Another illegal form of fentanyl on the streets is the Actiq fentanyl lollipops, which are sold under the street name of “percopop”. The pharmacy retail price ranges from US$15 to US$50 per unit (based on strength of lozenge), with the black market cost anywhere from US$20 to US$80 per unit, depending on the strength. Legally, the lollipops are used by military medics in combat trauma, such as IED blast injuries.
Fentanyl has also been detected in illegally-produced and distributed Oxycontin tablets.
Heroin dealers are known to mix fentanyl powder with heroin to increase potency or compensate for low-quality heroin. In 2006, illegally manufactured, non-pharmaceutical fentanyl mixed with cocaine or heroin caused an outbreak of overdose deaths in Chicago, Illinois; Dayton, Ohio; Detroit, Michigan; and Philadelphia, Pennsylvania.

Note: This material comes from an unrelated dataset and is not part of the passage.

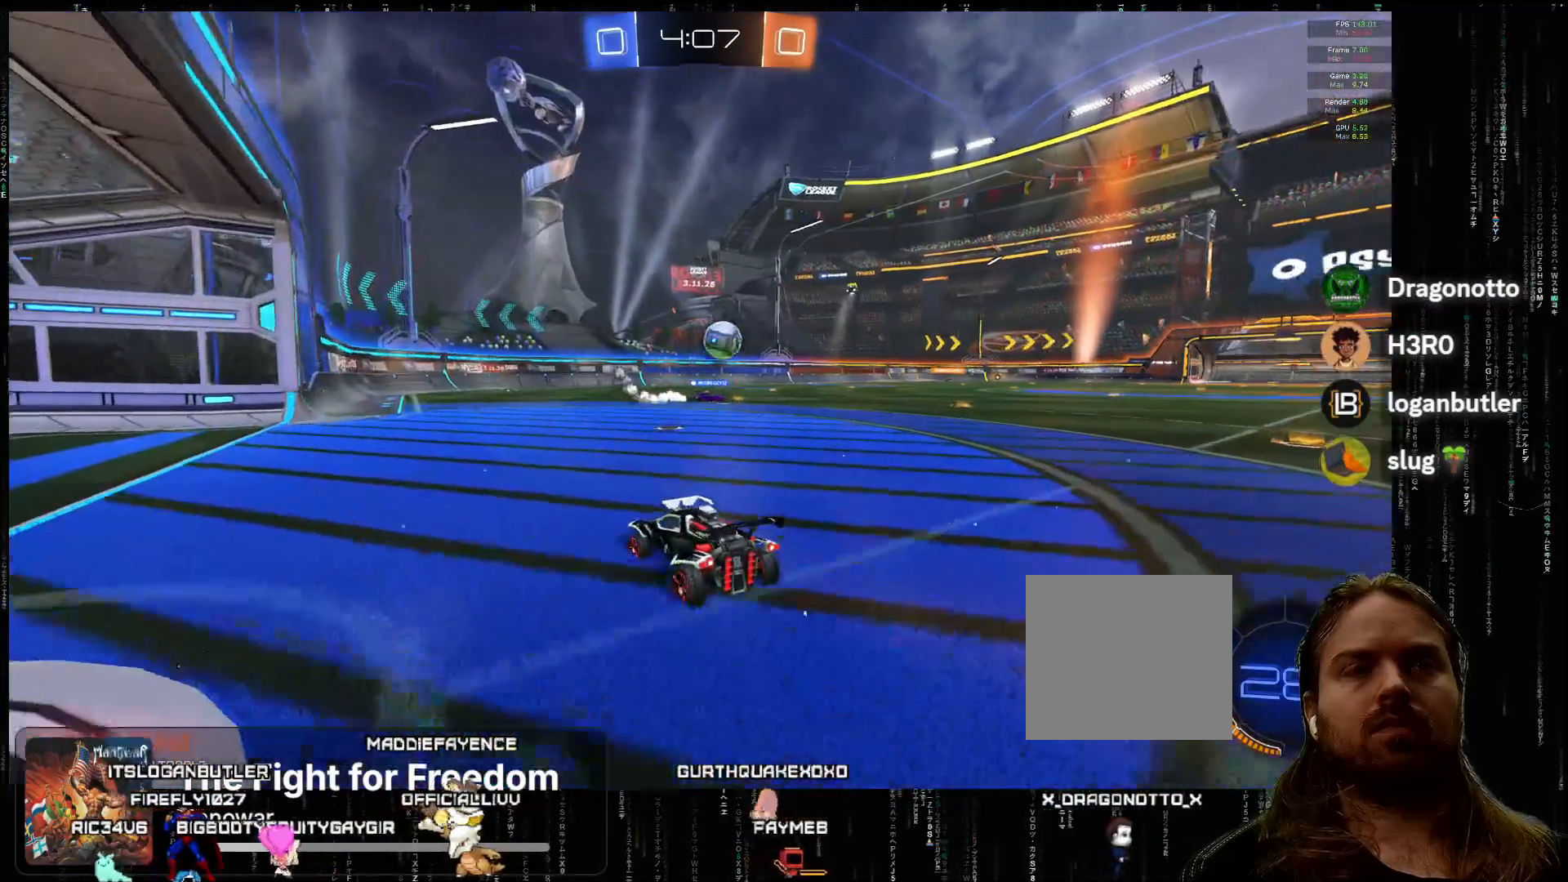
{"buttons": [], "left_stick": "left", "events": [[233, "R2", "down"], [233, "left_stick", "center"], [283, "left_stick", "right"], [433, "R2", "up"], [433, "left_stick", "left"]]}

Public health authorities became focused on the fentanyl overdose outbreak in September 2015 when the Cook County Health and Hospital System’s John H. Stroger Jr. Hospital treated nine people with overdoses in one day.
The Cook County medical examiner’s office reported 124 deaths from fentanyl, or a combination of fentanyl and another drug such as cocaine or heroin, since January 1, 2015. Two people died in Mount Prospect, and deaths have been reported in Elgin, Elk Grove Village, Inverness, Palatine, Hoffman Estates, and Schaumburg. About eight years ago a male bodybuilder that worked out at Xsport Fitness North died from “Oxycontin” overdose. He did not die at the gym, but shortly before he died, he claimed at the gym to know more about mixing anabolic steroids and painkillers than doctors.
Fentanyl is also a concern for its potential use as a chemical agent in terrorism, as it can be released as an aerosol, can contaminate water, and can contaminate food or agricultural products.
In October 2002 (The 2002 Nord-Ost siege), the Russian military possibly used “a fentanyl derivative” in a chemical cocktail mix to incapacitate Chechens terrorists holding hostages in the Moscow Dubrovka Theater. About 130 of the hostages died succumbing to the aerosol or gas pumped in by the Russian Spetsnaz. Physicians in Moscow criticized the Russian government’s failure to disclose the nature of the agent that was used to incapacitate the terrorists. There are reports that naloxone was used to successfully treat some hostages.